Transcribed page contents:

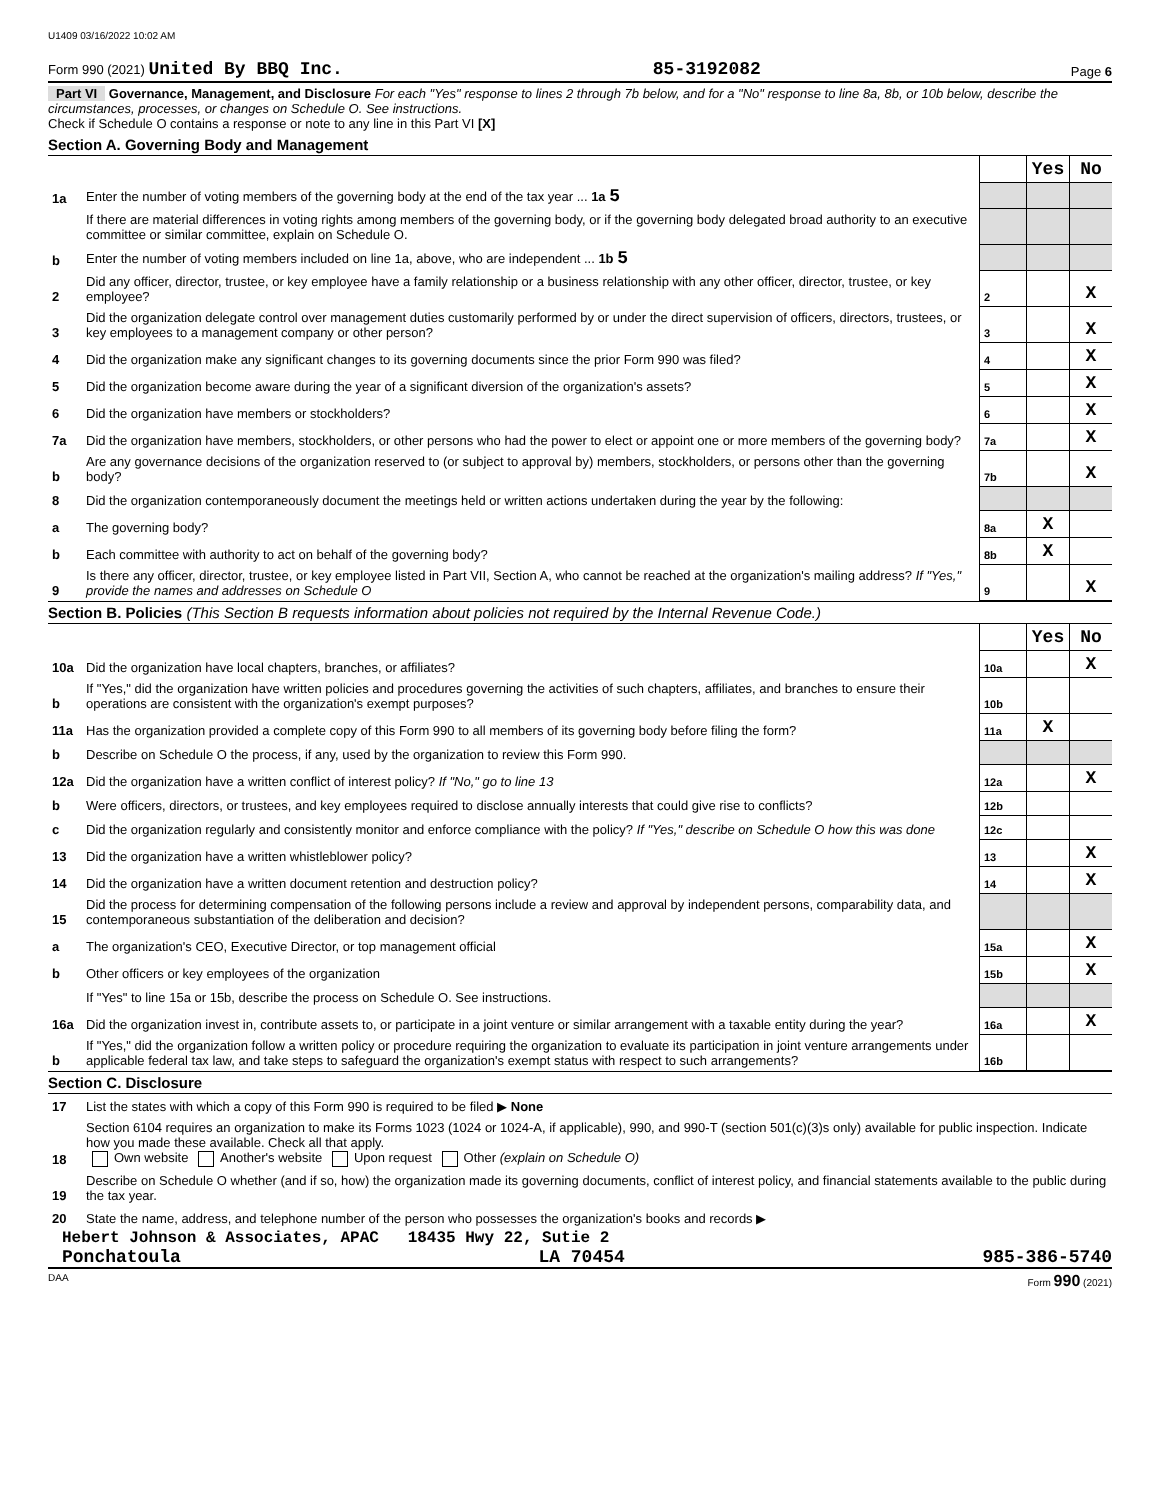U1409 03/16/2022 10:02 AM
Form 990 (2021) United By BBQ Inc. 85-3192082 Page 6
Part VI Governance, Management, and Disclosure For each "Yes" response to lines 2 through 7b below, and for a "No" response to line 8a, 8b, or 10b below, describe the circumstances, processes, or changes on Schedule O. See instructions.
Check if Schedule O contains a response or note to any line in this Part VI [X]
Section A. Governing Body and Management
| | | | Yes | No |
| 1a | Enter the number of voting members of the governing body at the end of the tax year ... 1a 5 | | | |
| | If there are material differences in voting rights among members of the governing body, or if the governing body delegated broad authority to an executive committee or similar committee, explain on Schedule O. | | | |
| b | Enter the number of voting members included on line 1a, above, who are independent ... 1b 5 | | | |
| 2 | Did any officer, director, trustee, or key employee have a family relationship or a business relationship with any other officer, director, trustee, or key employee? | 2 | | X |
| 3 | Did the organization delegate control over management duties customarily performed by or under the direct supervision of officers, directors, trustees, or key employees to a management company or other person? | 3 | | X |
| 4 | Did the organization make any significant changes to its governing documents since the prior Form 990 was filed? | 4 | | X |
| 5 | Did the organization become aware during the year of a significant diversion of the organization's assets? | 5 | | X |
| 6 | Did the organization have members or stockholders? | 6 | | X |
| 7a | Did the organization have members, stockholders, or other persons who had the power to elect or appoint one or more members of the governing body? | 7a | | X |
| b | Are any governance decisions of the organization reserved to (or subject to approval by) members, stockholders, or persons other than the governing body? | 7b | | X |
| 8 | Did the organization contemporaneously document the meetings held or written actions undertaken during the year by the following: | | | |
| a | The governing body? | 8a | X | |
| b | Each committee with authority to act on behalf of the governing body? | 8b | X | |
| 9 | Is there any officer, director, trustee, or key employee listed in Part VII, Section A, who cannot be reached at the organization's mailing address? If "Yes," provide the names and addresses on Schedule O | 9 | | X |
Section B. Policies (This Section B requests information about policies not required by the Internal Revenue Code.)
| | | | Yes | No |
| 10a | Did the organization have local chapters, branches, or affiliates? | 10a | | X |
| b | If "Yes," did the organization have written policies and procedures governing the activities of such chapters, affiliates, and branches to ensure their operations are consistent with the organization's exempt purposes? | 10b | | |
| 11a | Has the organization provided a complete copy of this Form 990 to all members of its governing body before filing the form? | 11a | X | |
| b | Describe on Schedule O the process, if any, used by the organization to review this Form 990. | | | |
| 12a | Did the organization have a written conflict of interest policy? If "No," go to line 13 | 12a | | X |
| b | Were officers, directors, or trustees, and key employees required to disclose annually interests that could give rise to conflicts? | 12b | | |
| c | Did the organization regularly and consistently monitor and enforce compliance with the policy? If "Yes," describe on Schedule O how this was done | 12c | | |
| 13 | Did the organization have a written whistleblower policy? | 13 | | X |
| 14 | Did the organization have a written document retention and destruction policy? | 14 | | X |
| 15 | Did the process for determining compensation of the following persons include a review and approval by independent persons, comparability data, and contemporaneous substantiation of the deliberation and decision? | | | |
| a | The organization's CEO, Executive Director, or top management official | 15a | | X |
| b | Other officers or key employees of the organization | 15b | | X |
| | If "Yes" to line 15a or 15b, describe the process on Schedule O. See instructions. | | | |
| 16a | Did the organization invest in, contribute assets to, or participate in a joint venture or similar arrangement with a taxable entity during the year? | 16a | | X |
| b | If "Yes," did the organization follow a written policy or procedure requiring the organization to evaluate its participation in joint venture arrangements under applicable federal tax law, and take steps to safeguard the organization's exempt status with respect to such arrangements? | 16b | | |
Section C. Disclosure
| 17 | List the states with which a copy of this Form 990 is required to be filed ▶ None |
| 18 | Section 6104 requires an organization to make its Forms 1023 (1024 or 1024-A, if applicable), 990, and 990-T (section 501(c)(3)s only) available for public inspection. Indicate how you made these available. Check all that apply. Own website Another's website Upon request Other (explain on Schedule O) |
| 19 | Describe on Schedule O whether (and if so, how) the organization made its governing documents, conflict of interest policy, and financial statements available to the public during the tax year. |
| 20 | State the name, address, and telephone number of the person who possesses the organization's books and records ▶ |
Hebert Johnson & Associates, APAC 18435 Hwy 22, Sutie 2
Ponchatoula LA 70454 985-386-5740
DAA Form 990 (2021)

What you are asked to do:
Within the entries above, count the lines that include "approval". The answer is that number alone.

Reply:
2